The day I was left alone, I had two options: to run until I choked and fainted, or to carry on huddled beneath the bed so that I could stay alive. I chose to remain where I was, looking out between the tassels of the bedspread and the floor, and everything changed and became unpredictable.

I saw one of those things children are not supposed to see.

That was the first time I wished I could go blind, despite the fact I’d never met any blind people at all, or poets on the stage, spies, paid mourners who pluck out their eyes, prophets, saintly women, or just women who later die, forgotten, in large cities. That night, when I was five, I wished I could go blind simply so that I wouldn’t have to watch my family die again. I’d already learned the expression ‘What the eye doesn’t see, the heart doesn’t grieve over’, and I thought it was true.

For parents, the time left after their children die is a whole eternity, even if that time lasts only a few seconds. Parents should not have to see how all the life their children had in front of them goes up in a puff of smoke. No. They shouldn’t even have to see it when they themselves are going to die a moment later. Besides the death of my family, I saw the grief painted on a parent’s face when he’s watched his children perish.

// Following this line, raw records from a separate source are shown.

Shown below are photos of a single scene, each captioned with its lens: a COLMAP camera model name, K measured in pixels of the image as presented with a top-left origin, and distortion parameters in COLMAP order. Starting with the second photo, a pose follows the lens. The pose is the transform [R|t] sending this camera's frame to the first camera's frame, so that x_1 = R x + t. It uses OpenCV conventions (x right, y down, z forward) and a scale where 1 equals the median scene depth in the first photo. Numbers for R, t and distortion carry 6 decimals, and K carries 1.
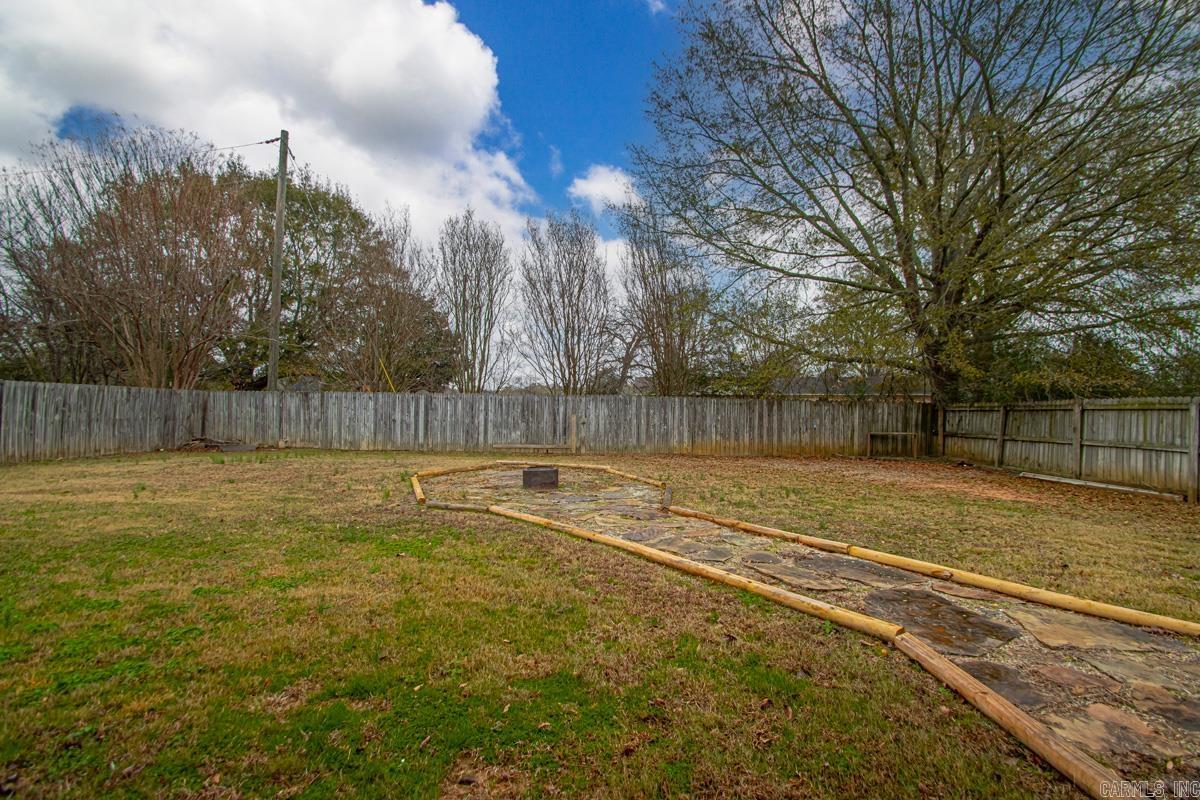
lens RADIAL K [[567.3, 0, 618.2], [0, 567.3, 399.9], [0, 0, 1]] dist [0.014181, -0.014720]
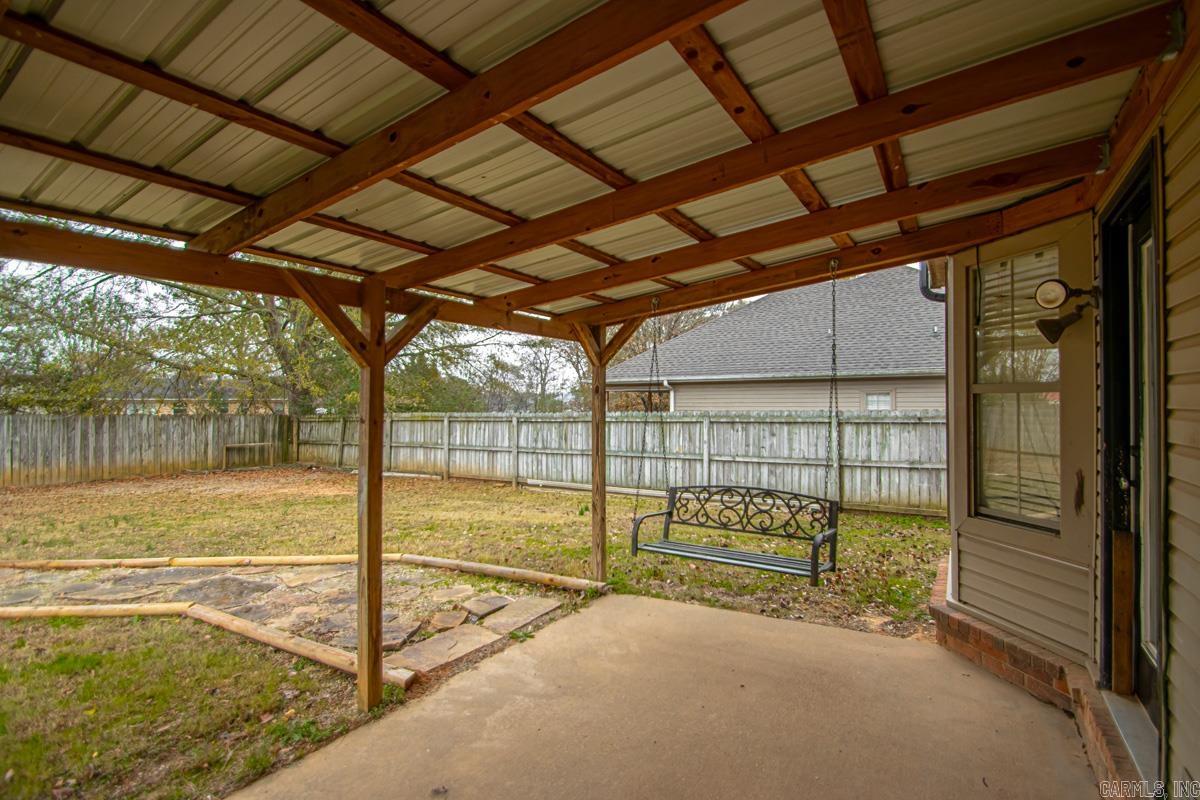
lens RADIAL K [[567.3, 0, 612.3], [0, 567.3, 397.4], [0, 0, 1]] dist [0.014181, -0.014720]
pose [[0.549771, -0.002272, 0.835313, -0.031237], [0.003903, 0.999992, 0.000151, -0.029251], [-0.835307, 0.003178, 0.549775, -0.158008]]
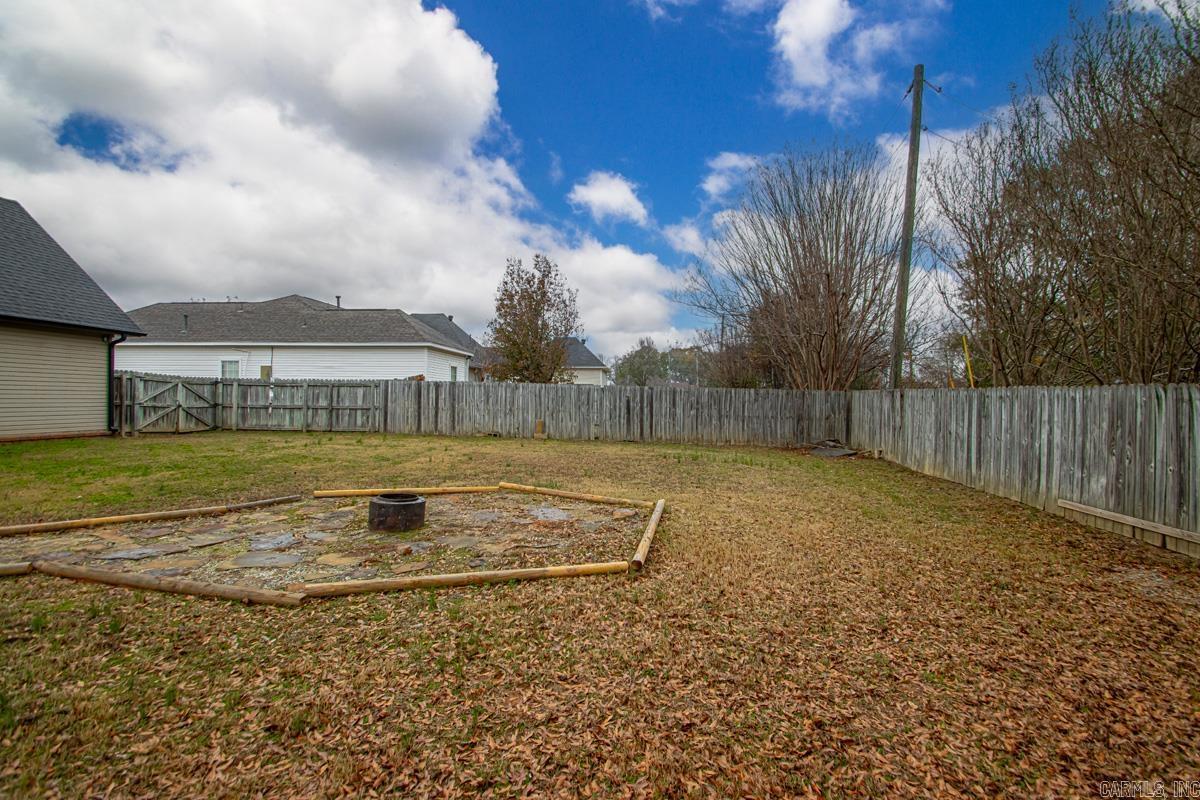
lens RADIAL K [[567.3, 0, 622.7], [0, 567.3, 408.7], [0, 0, 1]] dist [0.014181, -0.014720]
pose [[-0.110597, 0.012204, -0.993790, 0.299406], [-0.004712, 0.999907, 0.012803, 0.003835], [0.993854, 0.006099, -0.110529, 0.808939]]
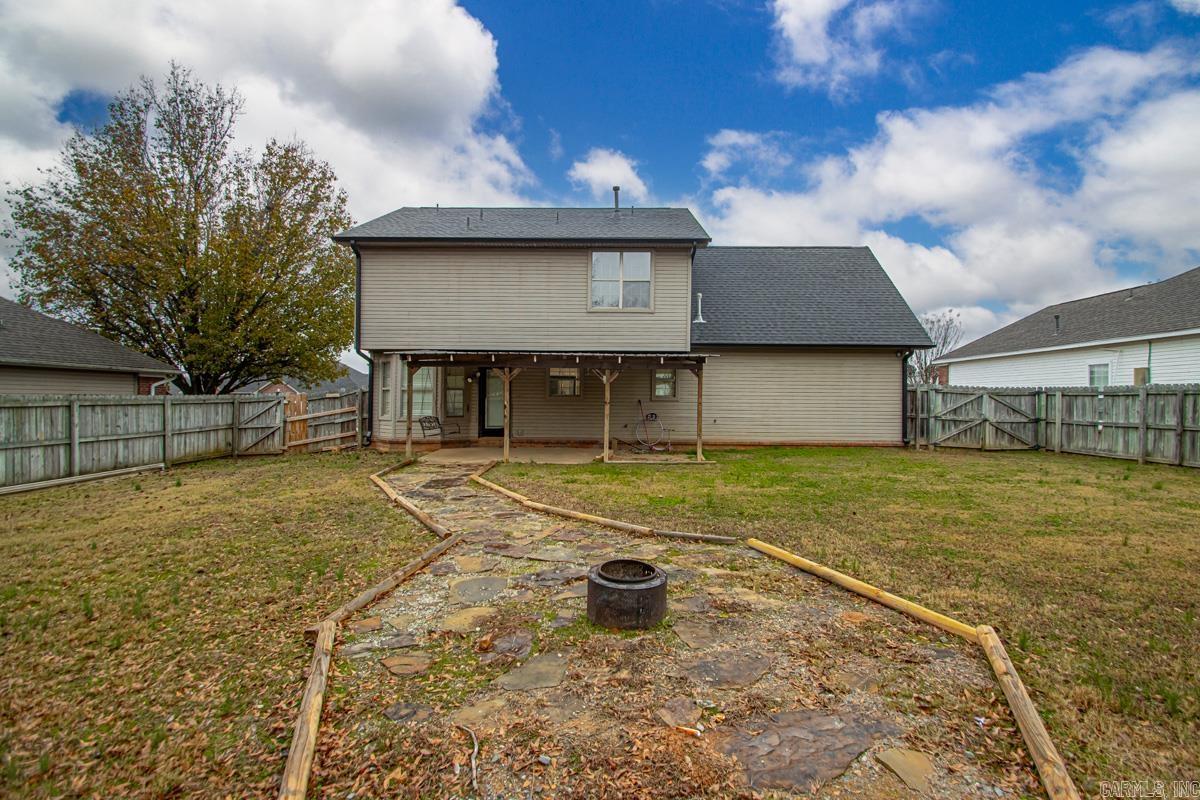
lens RADIAL K [[567.3, 0, 582.2], [0, 567.3, 404.7], [0, 0, 1]] dist [0.014181, -0.014720]
pose [[-0.997178, -0.010186, 0.074382, -0.071406], [-0.009928, 0.999943, 0.003841, -0.006854], [-0.074417, 0.003092, -0.997222, 0.872950]]
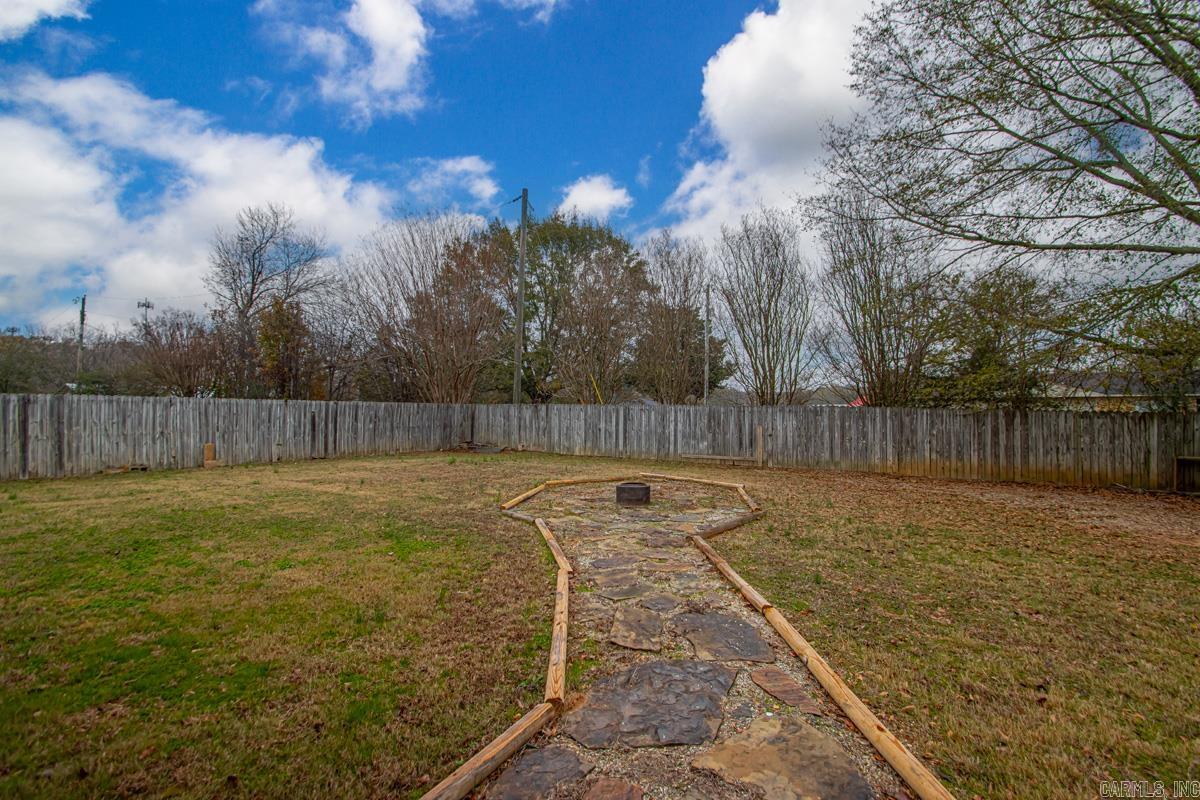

It was all because of a robbery. My father worked in a bank and would sometimes bring money home, back then I never wondered why. I found out much later, when I discovered I had inherited two apartments, a bamboo table and a car that didn’t start. But at the time it was all much simpler: he got home that day, as on many others, with a bundle of cash under his arm and, though I don’t remember the details, I’m quite sure it never even entered my head to think that this was not normal. I assumed this was just his job. Five-year-olds don’t have it in them to imagine great swindles, certainly not ones their parents have orchestrated.